The regulatory and certification structure that governs the evaluation of buildings is changing, and so too will the relationships between those who design, build, own, lease and sell buildings. Soon, a building's level of sustainability will no longer be evaluated at the moment it's engineered, permitted, occupied or certified. Rather, it will be evaluated after it's fully operational, on an annual basis, or even each time it's sold. Some suggest that building owners, commercial and residential alike, will be eventually required to "collect and report" to local authorities their buildings' energy consumption performance. Once this happens, all that information will be available to prospective tenants, investors, financiers and buyers. This paradigmal shift is best noticed in the slow but obvious language change from "green buildings" to "high performance buildings" that is evident in the green building industry.
It can also be noticed in recent legislation. Take a quick look at Senate Bill 5854 (pdf), which passed in the Washington State Legislature during the 2009 Session. The bill, entitled "Reducing Climate Pollution in the Built Environment" is the first of many that legislatures across the nation will pass to address the next biggest environmental pollutor behind vehicles and heavy industry, that's right, buildings!

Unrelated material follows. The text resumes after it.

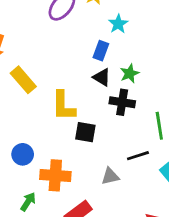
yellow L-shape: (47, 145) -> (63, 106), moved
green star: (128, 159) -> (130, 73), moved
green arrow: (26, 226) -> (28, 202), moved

To the extent a building's energy consumption is being tracked under this bill, let me first say that SB 5854 is focused on public buildings. See Section 6. But the Legislature's grander vision is clear....

In Section 1, the Legislature states that it's intent is to spur the state's economy by "promoting super efficient, low-enery use building codes; requiring disclosure of building's energy use to prospective buyers." There are no exceptions in the language. Public, commercial, industrial and residential buildings are all within the intended objective - even though the active portions of the bill are not as broad.
In Section 3, Washington's Department of Commerce is required to develop and implement a strategic plan by December 2010 (to the extent funding is available) that reduces "greenhouse emissions from homes, buildings, districts, and neighborhoods." Again, the grander vision is clear; perhaps this means we'll be talking about "high performance communities" with their own taxing authority in the near future. That same section requires the agency to propose a transition from "prescriptive [building] codes" to "performance based codes." And there is the coup de grâce to the old system of evaluating the health and life safety of buildings.
To evaluate how the built environment is functioning, we have to move away from evaluating buildings at the moment they are engineered, permitted, occupied or certified, to evaluating their actual performance over time.
Managing high performance building risks just took on a whole new meaning.